EXTRACTED DATA
____

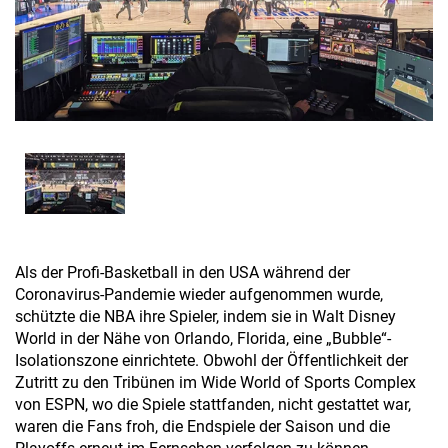
Als der Profi-Basketball in den USA während der
Coronavirus-Pandemie wieder aufgenommen wurde,
schützte die NBA ihre Spieler, indem sie in Walt Disney
World in der Nähe von Orlando, Florida, eine „Bubble“-
Isolationszone einrichtete. Obwohl der Öffentlichkeit der
Zutritt zu den Tribünen im Wide World of Sports Complex
von ESPN, wo die Spiele stattfanden, nicht gestattet war,
waren die Fans froh, die Endspiele der Saison und die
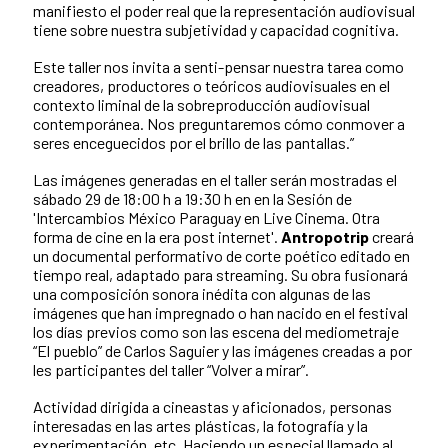
manifiesto el poder real que la representación audiovisual
tiene sobre nuestra subjetividad y capacidad cognitiva.
Este taller nos invita a senti-pensar nuestra tarea como
creadores, productores o teóricos audiovisuales en el
contexto liminal de la sobreproducción audiovisual
contemporánea. Nos preguntaremos cómo conmover a
seres enceguecidos por el brillo de las pantallas.”
Las imágenes generadas en el taller serán mostradas el
sábado 29 de 18:00 h a 19:30 h en en la Sesión de
'Intercambios México Paraguay en Live Cinema. Otra
forma de cine en la era post internet'.
Antropotrip
creará
un documental performativo de corte poético editado en
tiempo real, adaptado para streaming. Su obra fusionará
una composición sonora inédita con algunas de las
imágenes que han impregnado o han nacido en el festival
los días previos como son las escena del mediometraje
“El pueblo” de Carlos Saguier y las imágenes creadas a por
les participantes del taller “Volver a mirar”.
Actividad dirigida a cineastas y aficionados, personas
interesadas en las artes plásticas, la fotografía y la
experimentación, etc. Haciendo un especial llamado al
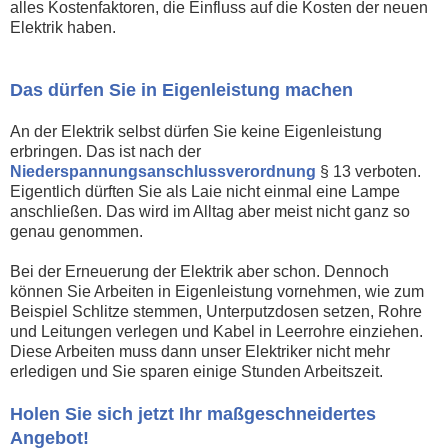
alles Kostenfaktoren, die Einfluss auf die Kosten der neuen
Elektrik haben.
Das dürfen Sie in Eigenleistung machen
An der Elektrik selbst dürfen Sie keine Eigenleistung
erbringen. Das ist nach der
Niederspannungsanschlussverordnung
§ 13 verboten.
Eigentlich dürften Sie als Laie nicht einmal eine Lampe
anschließen. Das wird im Alltag aber meist nicht ganz so
genau genommen.
Bei der Erneuerung der Elektrik aber schon. Dennoch
können Sie Arbeiten in Eigenleistung vornehmen, wie zum
Beispiel Schlitze stemmen, Unterputzdosen setzen, Rohre
und Leitungen verlegen und Kabel in Leerrohre einziehen.
Diese Arbeiten muss dann unser Elektriker nicht mehr
erledigen und Sie sparen einige Stunden Arbeitszeit.
Holen Sie sich jetzt Ihr maßgeschneidertes
Angebot!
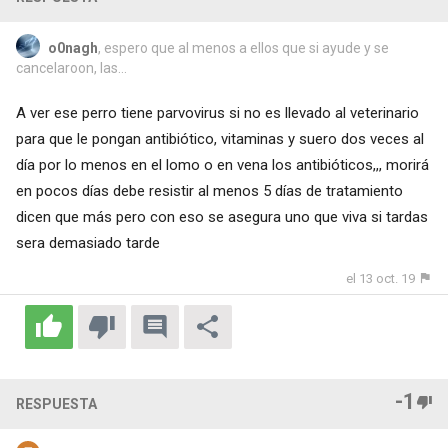
o0nagh
, espero que al menos a ellos que si ayude y se
cancelaroon, las...
A ver ese perro tiene parvovirus si no es llevado al veterinario
para que le pongan antibiótico, vitaminas y suero dos veces al
día por lo menos en el lomo o en vena los antibióticos,,, morirá
en pocos días debe resistir al menos 5 días de tratamiento
dicen que más pero con eso se asegura uno que viva si tardas
sera demasiado tarde
el 13 oct. 19
-1
RESPUESTA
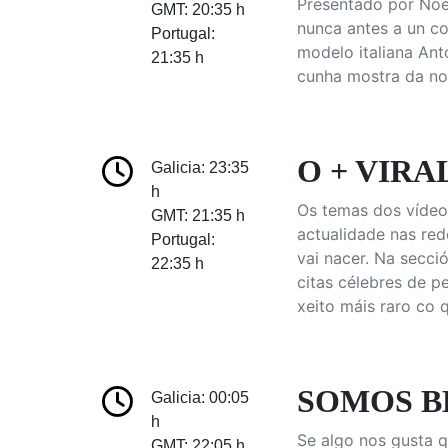
Presentado por Noe
GMT: 20:35 h
nunca antes a un co
Portugal:
modelo italiana Anto
21:35 h
cunha mostra da nos
O + VIRAL
Galicia: 23:35
h
Os temas dos vídeos
GMT: 21:35 h
actualidade nas red
Portugal:
vai nacer. Na secci
22:35 h
citas célebres de pe
xeito máis raro co 
SOMOS BE
Galicia: 00:05
h
Se algo nos gusta q
GMT: 22:05 h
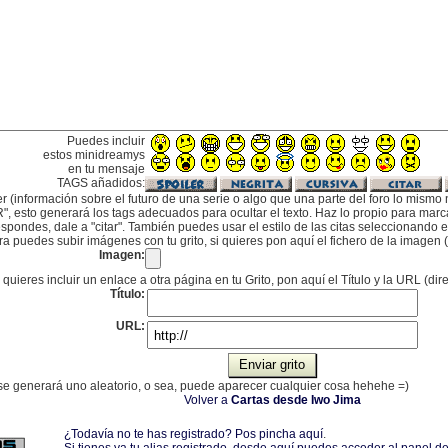
Puedes incluir
estos minidreamys
en tu mensaje
TAGS añadidos:
er (información sobre el futuro de una serie o algo que una parte del foro lo mismo 
", esto generará los tags adecuados para ocultar el texto. Haz lo propio para marcar
pondes, dale a "citar". También puedes usar el estilo de las citas seleccionando el 
a puedes subir imágenes con tu grito, si quieres pon aquí el fichero de la imagen (
Imagen:
 quieres incluir un enlace a otra página en tu Grito, pon aquí el Título y la URL (dir
Título:
URL:
, se generará uno aleatorio, o sea, puede aparecer cualquier cosa hehehe =)
Volver a
Cartas desde Iwo Jima
¿Todavía no te has registrado? Pos pincha aquí
.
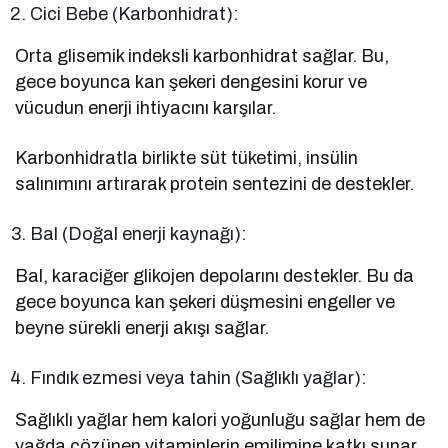
Cici Bebe (Karbonhidrat):
Orta glisemik indeksli karbonhidrat sağlar. Bu,
gece boyunca kan şekeri dengesini korur ve
vücudun enerji ihtiyacını karşılar.
Karbonhidratla birlikte süt tüketimi, insülin
salınımını artırarak protein sentezini de destekler.
Bal (Doğal enerji kaynağı):
Bal, karaciğer glikojen depolarını destekler. Bu da
gece boyunca kan şekeri düşmesini engeller ve
beyne sürekli enerji akışı sağlar.
Fındık ezmesi veya tahin (Sağlıklı yağlar):
Sağlıklı yağlar hem kalori yoğunluğu sağlar hem de
yağda çözünen vitaminlerin emilimine katkı sunar.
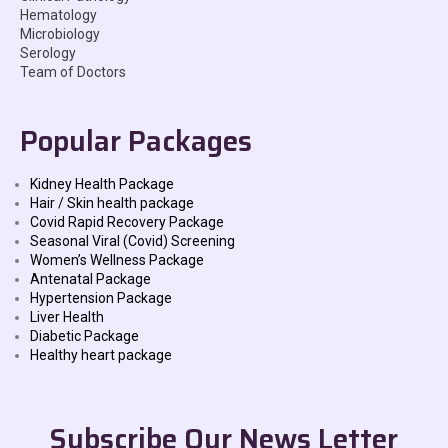
Hematology
Microbiology
Serology
Team of Doctors
Popular Packages
Kidney Health Package
Hair / Skin health package
Covid Rapid Recovery Package
Seasonal Viral (Covid) Screening
Women’s Wellness Package
Antenatal Package
Hypertension Package
Liver Health
Diabetic Package
Healthy heart package
Subscribe Our News Letter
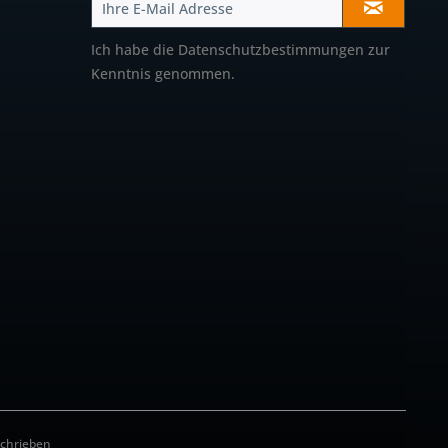
Ich habe die
Datenschutzbestimmungen
zur
Kenntnis genommen.
schrieben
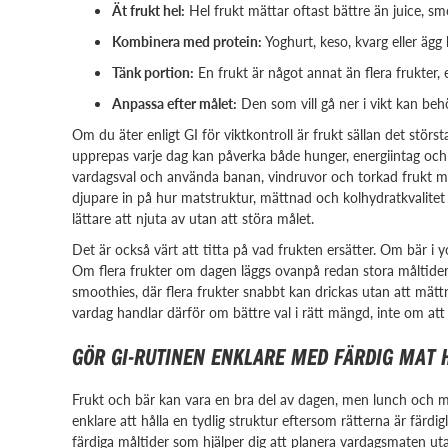
Ät frukt hel:
Hel frukt mättar oftast bättre än juice, smo
Kombinera med protein:
Yoghurt, keso, kvarg eller äg
Tänk portion:
En frukt är något annat än flera frukter, 
Anpassa efter målet:
Den som vill gå ner i vikt kan beh
Om du äter enligt GI för viktkontroll är frukt sällan det stö
upprepas varje dag kan påverka både hunger, energiintag och su
vardagsval och använda banan, vindruvor och torkad frukt 
djupare in på hur matstruktur, mättnad och kolhydratkvalitet
lättare att njuta av utan att störa målet.
Det är också värt att titta på vad frukten ersätter. Om bär i y
Om flera frukter om dagen läggs ovanpå redan stora måltider
smoothies, där flera frukter snabbt kan drickas utan att mättn
vardag handlar därför om bättre val i rätt mängd, inte om att g
GÖR GI-RUTINEN ENKLARE MED FÄRDIG MAT
Frukt och bär kan vara en bra del av dagen, men lunch och mi
enklare att hålla en tydlig struktur eftersom rätterna är färd
färdiga måltider som hjälper dig att planera vardagsmaten ut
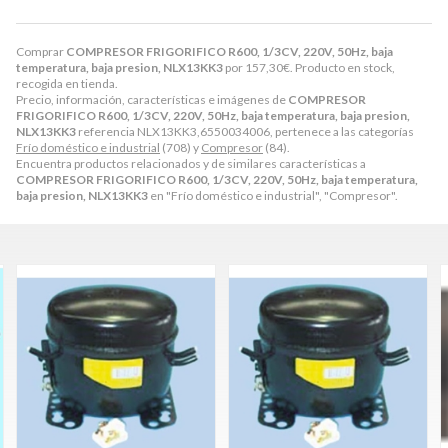
Comprar
COMPRESOR FRIGORIFICO R600, 1/3CV, 220V, 50Hz, baja
temperatura, baja presion, NLX13KK3
por
157,30
€
. Producto en stock,
recogida en tienda.
Precio, información, características e imágenes de
COMPRESOR
FRIGORIFICO R600, 1/3CV, 220V, 50Hz, baja temperatura, baja presion,
NLX13KK3
referencia NLX13KK3,6550034006, pertenece a las categorías
Frío doméstico e industrial
(708) y
Compresor
(84).
Encuentra productos relacionados y de similares características a
COMPRESOR FRIGORIFICO R600, 1/3CV, 220V, 50Hz, baja temperatura,
baja presion, NLX13KK3
en "Frío doméstico e industrial", "Compresor".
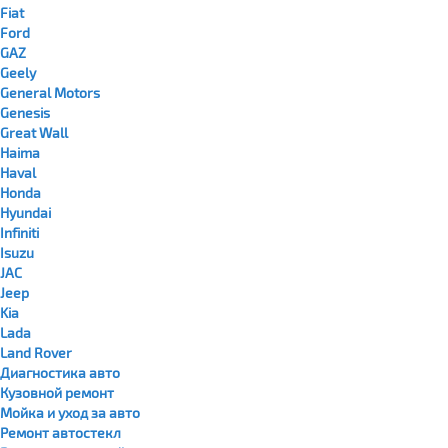
Fiat
Ford
GAZ
Geely
General Motors
Genesis
Great Wall
Haima
Haval
Honda
Hyundai
Infiniti
Isuzu
JAC
Jeep
Kia
Lada
Land Rover
Диагностика авто
Кузовной ремонт
Мойка и уход за авто
Ремонт автостекл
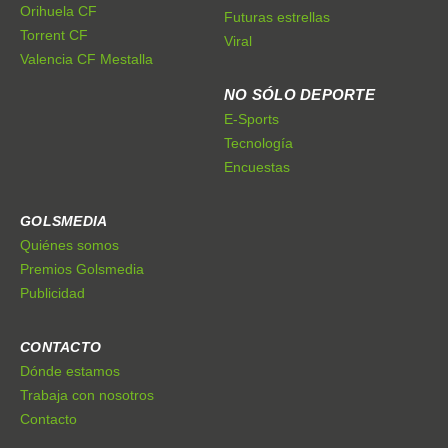
Orihuela CF
Futuras estrellas
Torrent CF
Viral
Valencia CF Mestalla
NO SÓLO DEPORTE
E-Sports
Tecnología
Encuestas
GOLSMEDIA
Quiénes somos
Premios Golsmedia
Publicidad
CONTACTO
Dónde estamos
Trabaja con nosotros
Contacto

____

REQUIRED WORK
If a line in the entries above contains the word "dagen", copy it.

THE ANSWER
Om flera frukter om dagen läggs ovanpå redan stora måltider
Frukt och bär kan vara en bra del av dagen, men lunch och mi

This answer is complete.